L’édition et la distribution des jeux vidéo sont des étapes plutôt mystérieuses pour le commun des joueurs, et rarement bien maîtrisées par les petits studios. Ceux-ci ont généralement recours à de grandes firmes, toutes à l’étranger, comme Private Division, Devolver Digital, Team17 ou Tencent. Ces éditeurs vont parfois financer les jeux à leur dernière étape de conception pour ensuite les distribuer et en faire la promotion.

« Ils ont le beau rôle, ils arrivent quand le projet ne présente plus de risque, explique M. Nataf. Les développeurs, on se retrouve dans un cercle vicieux : on va chercher de l’argent à l’international parce que c’est tellement difficile de trouver du financement pour le jeu vidéo, et quand on finalise un projet, de 50 à 60 % des revenus vont à l’éditeur. »

On voudrait changer le modèle d’affaires pour que ce soit bon pour les développeurs.

Pascal Nataf, cofondateur d’Indie Asylum

Depuis 2017, Pascal Nataf et Christopher Chancey ont investi dans plusieurs petits studios, notamment Trebuchet, qui fait sa marque dans la réalité virtuelle, et Chasing Rats Games, qui a connu un beau succès avec son premier jeu, Struggling. La plupart de leurs protégés avaient un point commun : « On parle de jeunes de 25 ans qui sortent de l’université avec très peu d’expérience, explique M. Chancey, fondateur du studio ManaVoid et président de la Guilde du jeu vidéo du Québec. Souvent, le dernier point qui manque, ce sont les aptitudes managériales. Les gens entrent dans ce domaine par passion, ce sont des artistes, ils ont parfois travaillé dans de grands studios, mais ils manquent de connaissances en gestion. »

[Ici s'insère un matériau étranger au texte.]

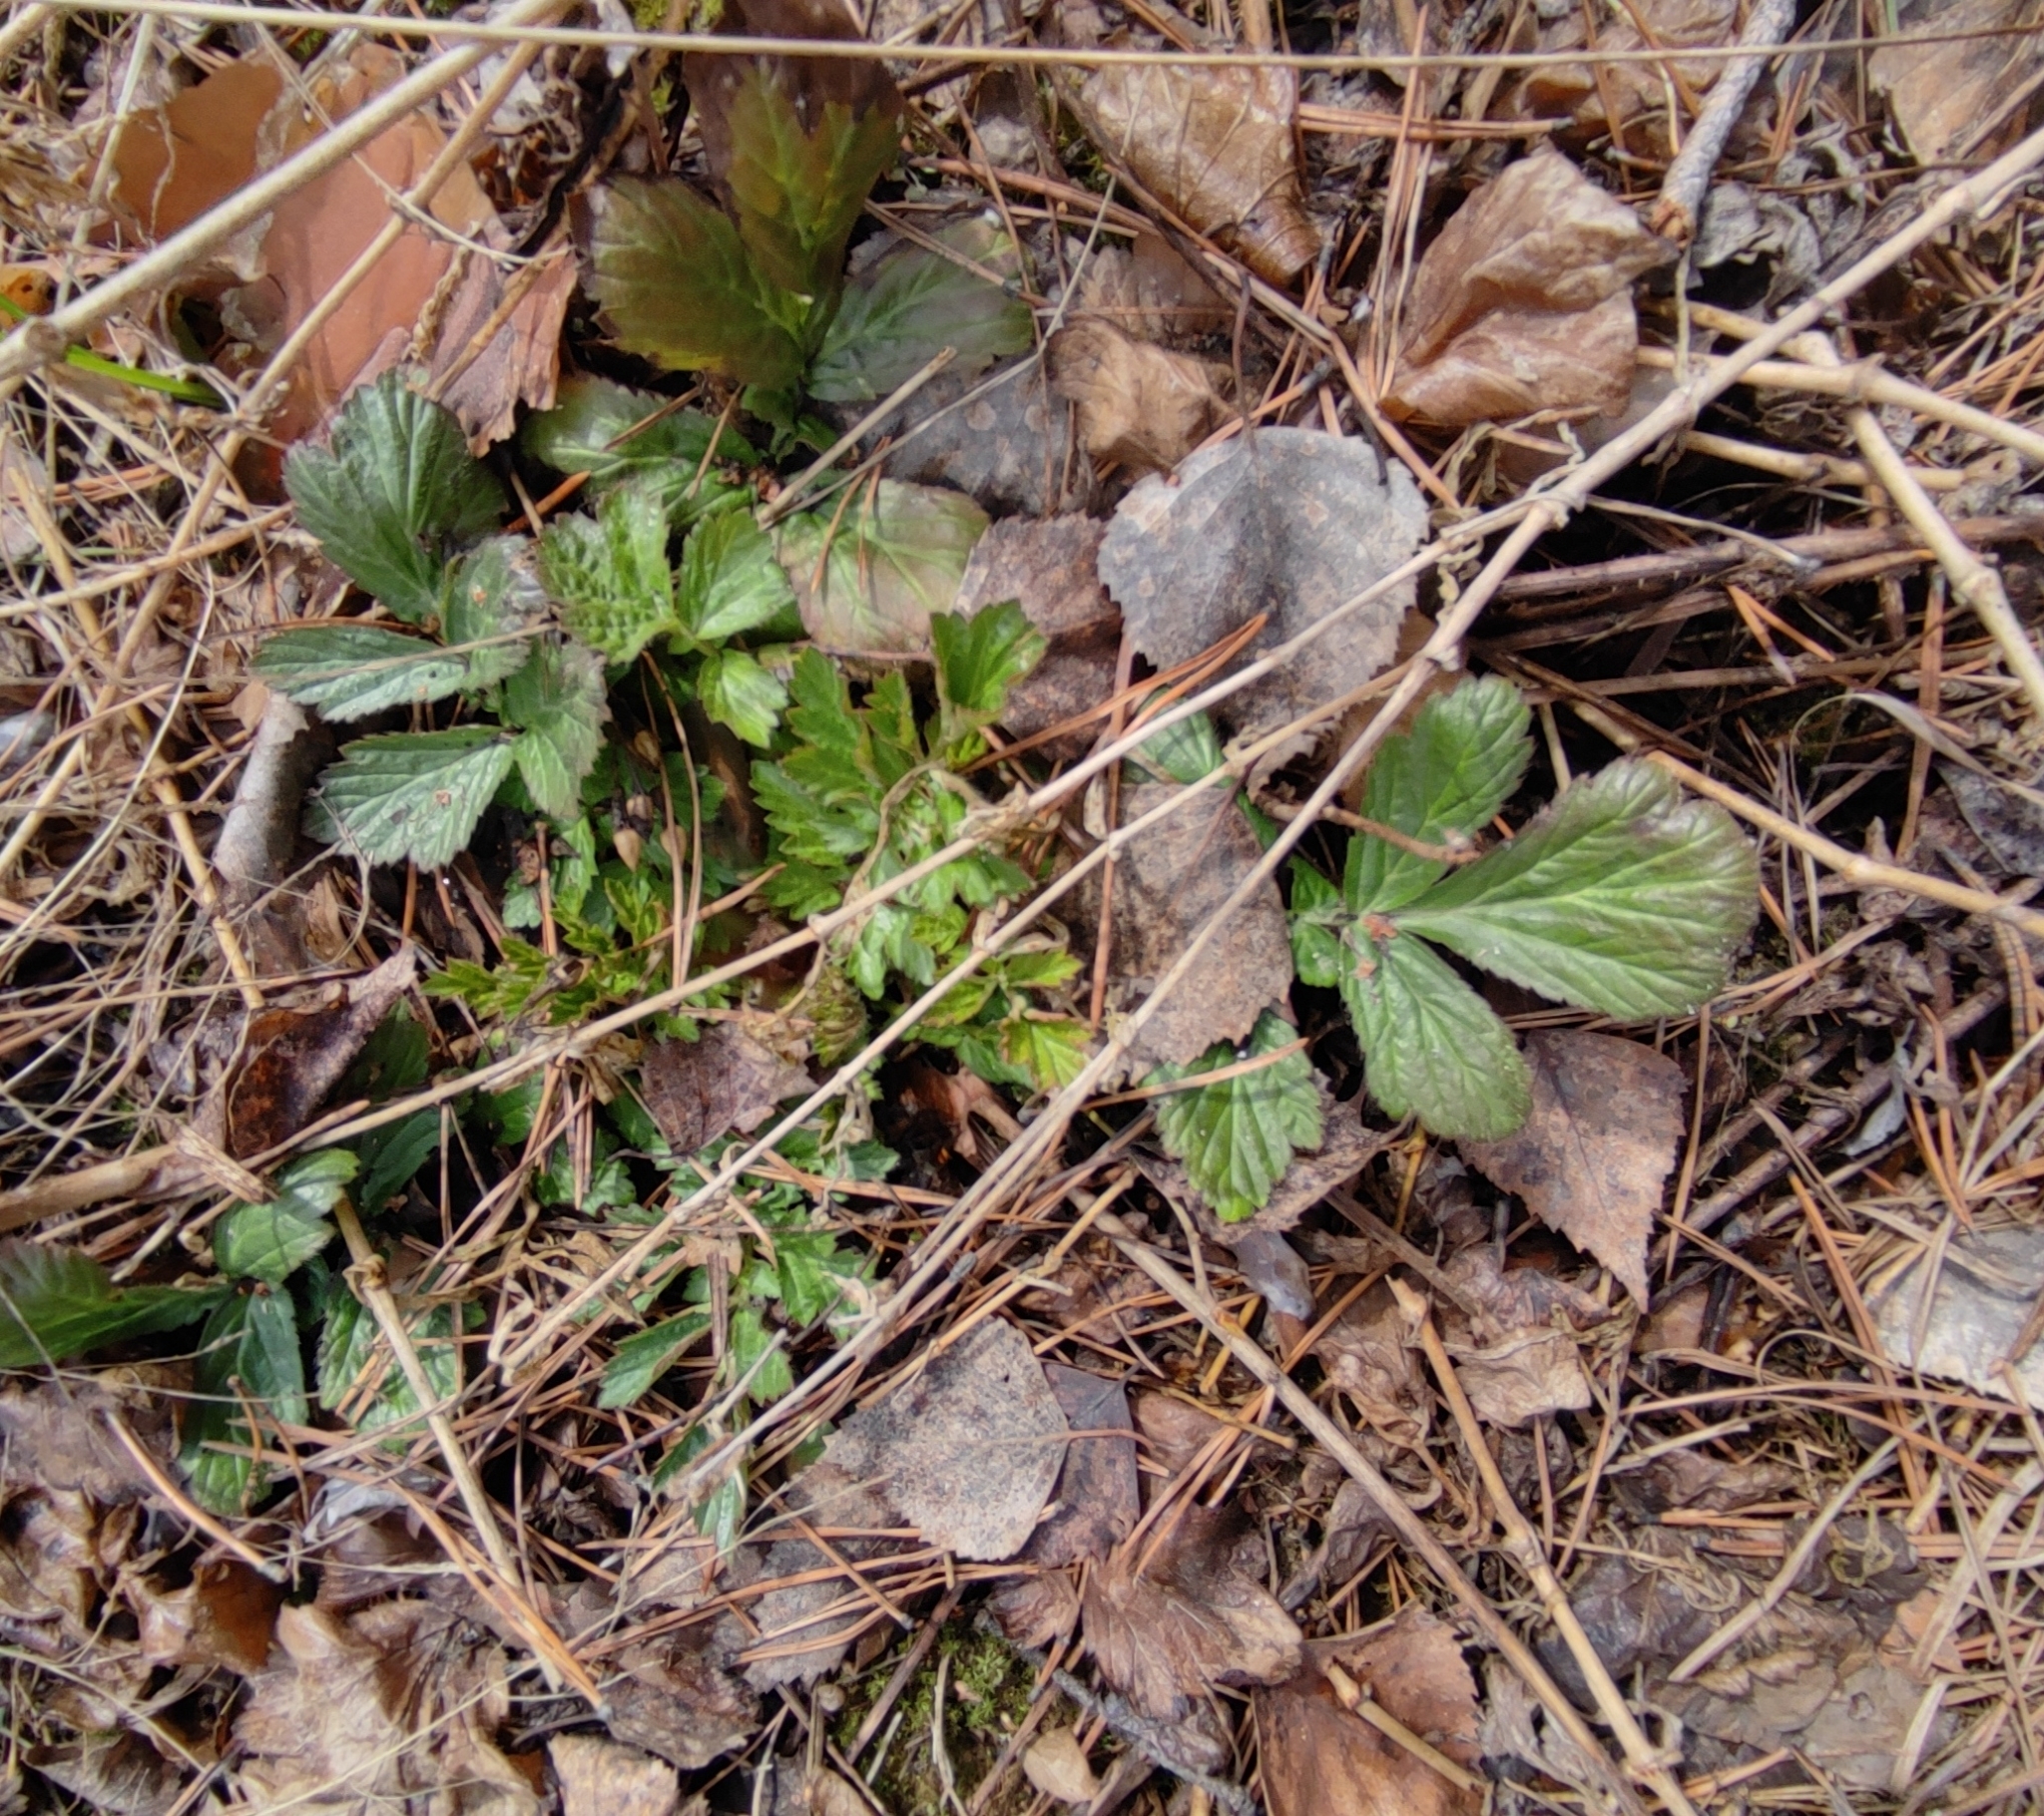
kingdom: Plantae
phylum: Tracheophyta
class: Magnoliopsida
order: Rosales
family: Rosaceae
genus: Geum
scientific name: Geum aleppicum
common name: Yellow avens
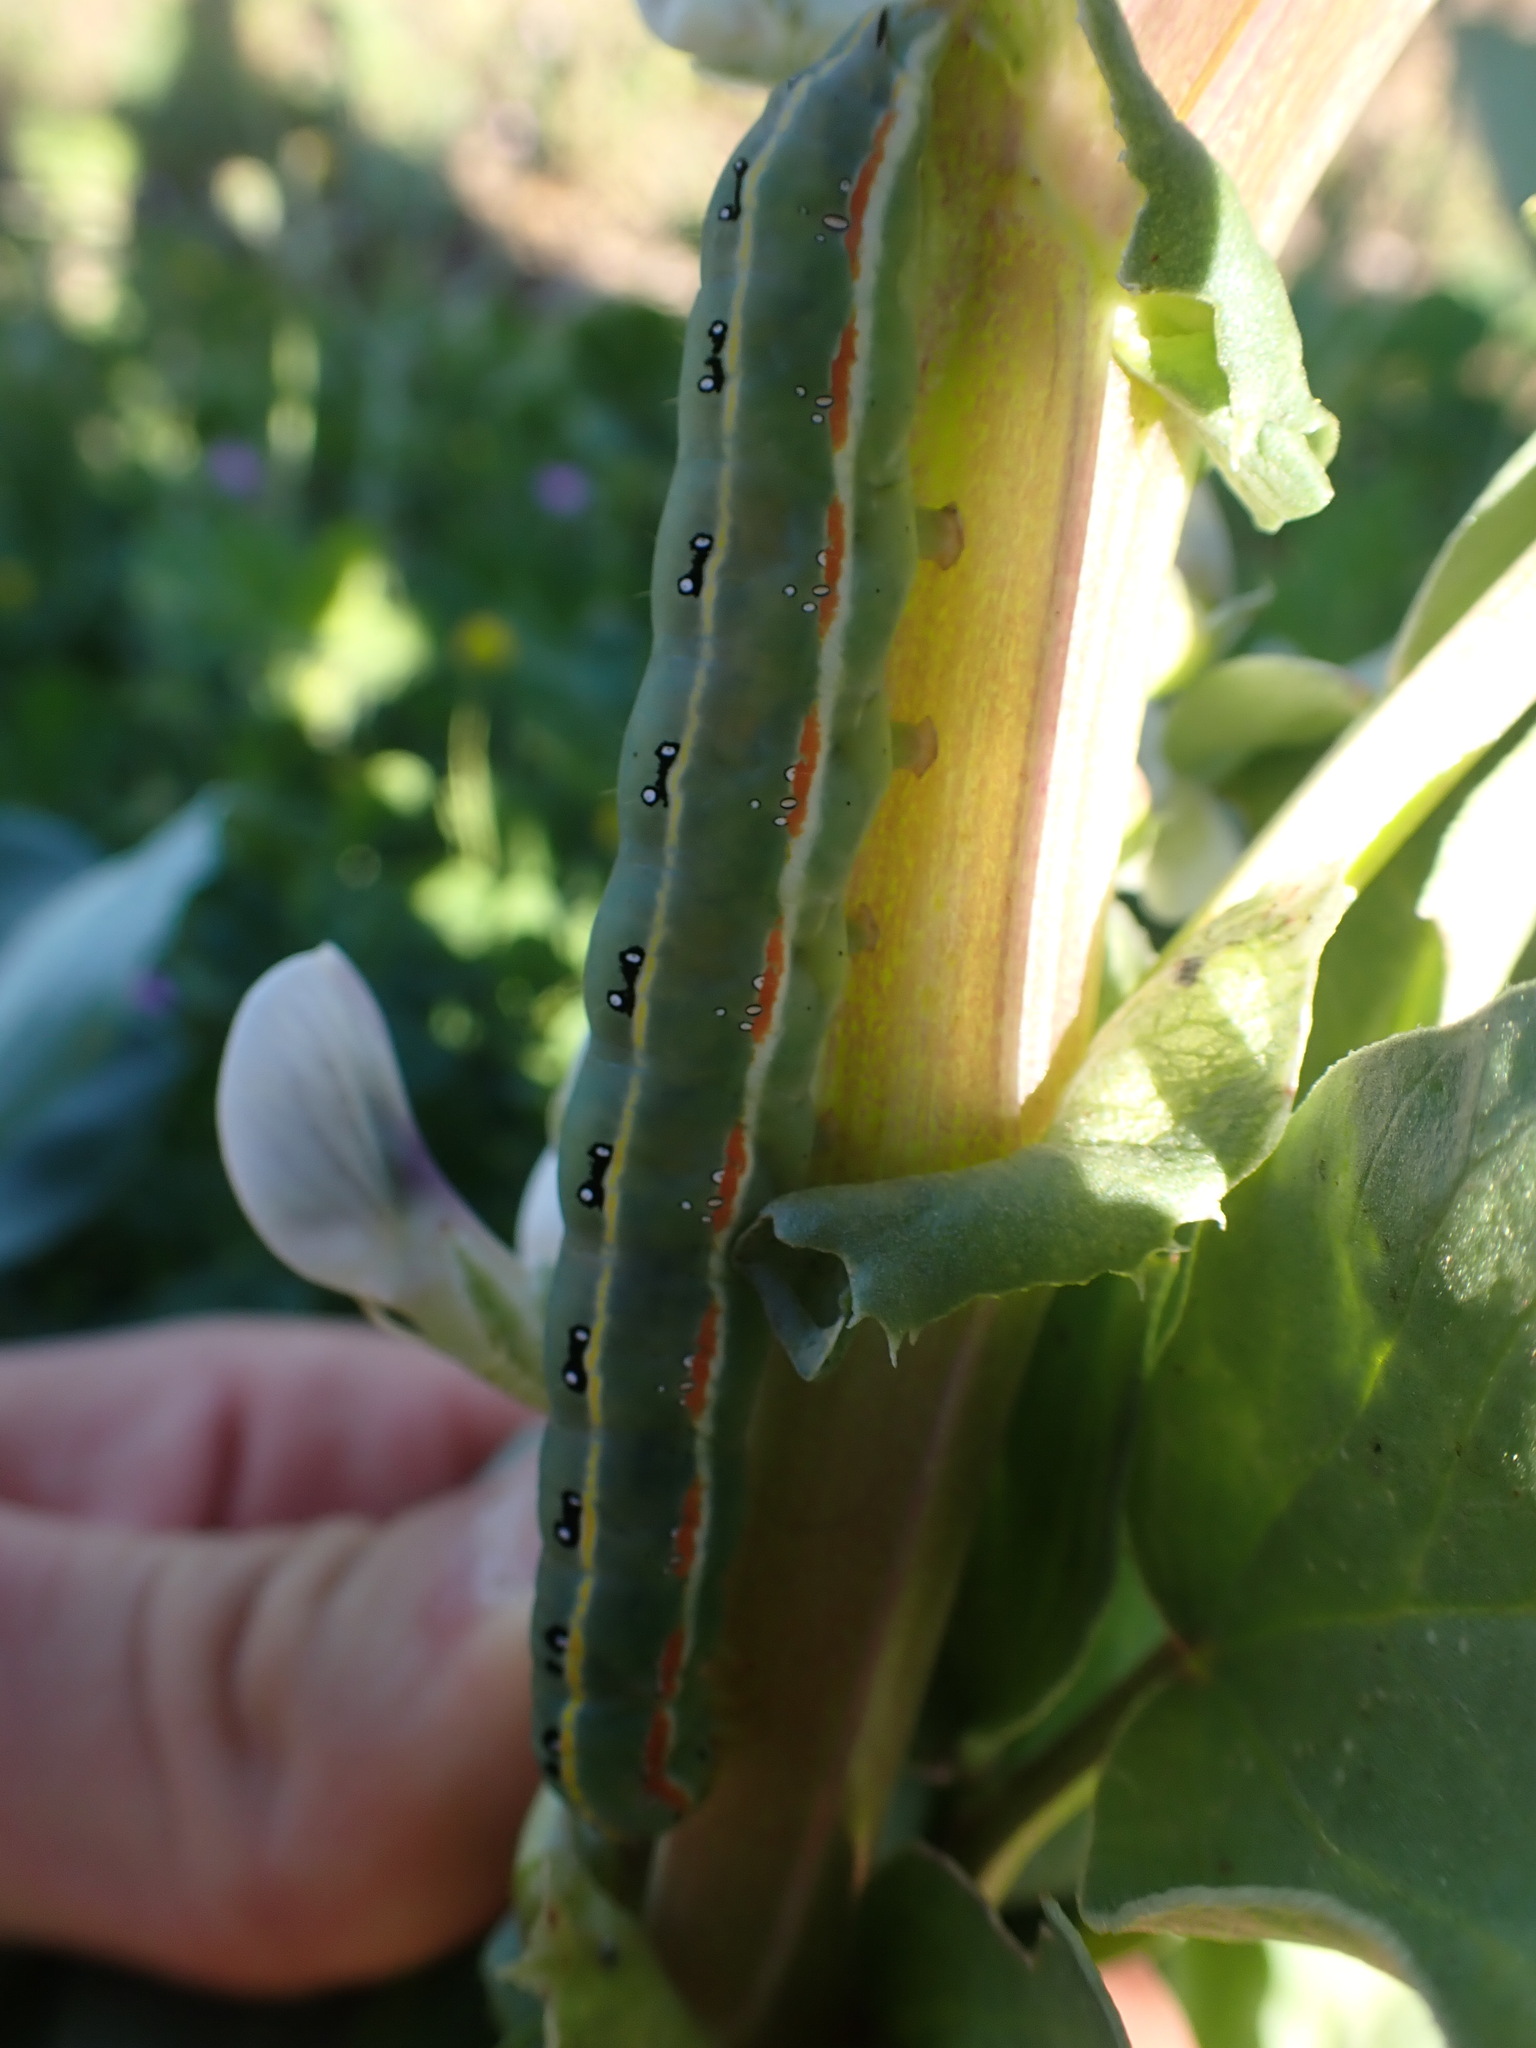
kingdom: Animalia
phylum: Arthropoda
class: Insecta
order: Lepidoptera
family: Noctuidae
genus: Xylena
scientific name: Xylena exsoleta
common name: Sword-grass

Créativité et bienveillance

Il s’agit d’un autre volet dont Indie Asylum veut s’occuper, en offrant du mentorat et de la formation à ces artisans. En conservant les profits au Québec, M. Chancey espère pouvoir alimenter une industrie plus robuste.

« Pour avoir un écosystème fort, il faut qu’il y ait des gens qui aient réussi en affaires et qui réinvestissent. […] On pense que c’est le prochain vecteur de croissance pour le Québec. »

On sait qu’on est capables de faire des jeux vidéo, maintenant il faut qu’on devienne meilleurs, que les profits restent ici, que les impôts soient payés ici.

Christopher Chancey, cofondateur d’Indie Asylum

Quatre-vingt-sept pour cent des emplois dans le domaine du jeu vidéo sont liés à des entreprises dont le siège social est à l’étranger, rappelle-t-il.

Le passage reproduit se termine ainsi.